With antiques and tourism added to the normal commerce of an important market town, Stow is an amazingly busy place. You can tell it has always been an amazingly busy place from the size of the market square, which was used to host huge sheep fairs. For centuries the town has been the site of annual horse fairs, and Gypsies still attend in large numbers to buy and sell. It was an important coach stop and has some ancient coaching inns. The King's Arms (above, right) claims to have had King Charles as a guest at the time of the Battle of Naseby, and the Royalist Hotel has had timbers carbon-dated to 987 A.D. and is believed to be the oldest inn in England.
I have trouble with the idea of a 1000 year-old pub.
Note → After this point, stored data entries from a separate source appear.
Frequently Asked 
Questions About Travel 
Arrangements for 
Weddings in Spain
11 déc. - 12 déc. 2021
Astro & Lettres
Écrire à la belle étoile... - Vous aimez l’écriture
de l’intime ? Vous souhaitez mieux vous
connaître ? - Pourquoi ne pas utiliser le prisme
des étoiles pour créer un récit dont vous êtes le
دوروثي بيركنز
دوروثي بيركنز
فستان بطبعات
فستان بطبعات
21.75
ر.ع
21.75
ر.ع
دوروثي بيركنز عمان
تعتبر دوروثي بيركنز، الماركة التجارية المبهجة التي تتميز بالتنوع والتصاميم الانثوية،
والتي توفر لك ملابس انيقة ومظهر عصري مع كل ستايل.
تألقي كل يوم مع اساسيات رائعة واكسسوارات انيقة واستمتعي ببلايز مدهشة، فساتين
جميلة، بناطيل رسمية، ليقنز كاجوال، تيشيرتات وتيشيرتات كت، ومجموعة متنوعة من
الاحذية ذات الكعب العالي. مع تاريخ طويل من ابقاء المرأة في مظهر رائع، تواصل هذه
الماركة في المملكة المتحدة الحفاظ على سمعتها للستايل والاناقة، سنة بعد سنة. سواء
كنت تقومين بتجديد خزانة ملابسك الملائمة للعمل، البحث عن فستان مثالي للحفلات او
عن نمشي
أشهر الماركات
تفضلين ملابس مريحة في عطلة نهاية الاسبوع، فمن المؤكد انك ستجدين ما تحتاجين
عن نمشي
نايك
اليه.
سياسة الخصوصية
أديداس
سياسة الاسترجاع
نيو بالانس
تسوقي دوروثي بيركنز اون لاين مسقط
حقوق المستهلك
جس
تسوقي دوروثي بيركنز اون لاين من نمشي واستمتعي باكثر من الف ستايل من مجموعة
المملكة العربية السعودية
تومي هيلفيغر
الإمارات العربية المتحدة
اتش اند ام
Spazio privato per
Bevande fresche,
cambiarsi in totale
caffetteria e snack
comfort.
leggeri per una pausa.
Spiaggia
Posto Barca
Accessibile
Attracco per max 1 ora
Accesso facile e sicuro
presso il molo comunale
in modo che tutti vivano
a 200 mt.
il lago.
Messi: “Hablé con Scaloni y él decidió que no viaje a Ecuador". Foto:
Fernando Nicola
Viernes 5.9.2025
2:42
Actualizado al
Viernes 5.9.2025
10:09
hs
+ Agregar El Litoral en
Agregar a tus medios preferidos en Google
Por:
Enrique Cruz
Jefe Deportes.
One expects churches to be loved and revered and preserved for centuries, and guidebooks make a great fuss over surviving Anglo-Saxon churches, but it comes as a surprise to discover how many buildings in the Cotswolds are still being used for the purpose for which they were built after several hundred years of continuous use. I had a similar reaction when I saw the huge abbey tithe barn in Frocester - "This is a 13th. C medieval barn," I thought, "You can't park a tractor in here!"
But you can, and the farmer does, and it is the fact that there isn't a glass case built around the past that makes it accessible and tangible and helps one to realise that we aren't a special generation set apart from others. We will leave our scuff-marks with all the rest, and the buildings will still be used in centuries to come, serving beer or storing hay just as they did when Vikings were sailing up the Severn in longships.
The Church of St Edward was built between the 11th and the 15th centuries. It stands on the site of the original Saxon church, believed to have been of wood. The tower, completed in 1447, is 88 feet (26.8 metres) high and houses the heaviest peal of bells, eight in all, in Gloucestershire. A clock with chimes has existed there since 1580. The present clock was made in 1926. The painting of the Crucifixion in the south aisle was painted by Gaspar de Craeyer (1582-1669), a contemporary of Reubens and Van Dyck. Many features of this outstanding Cotswold Church may be attributed to the town's prosperity as a centre of the wool trade.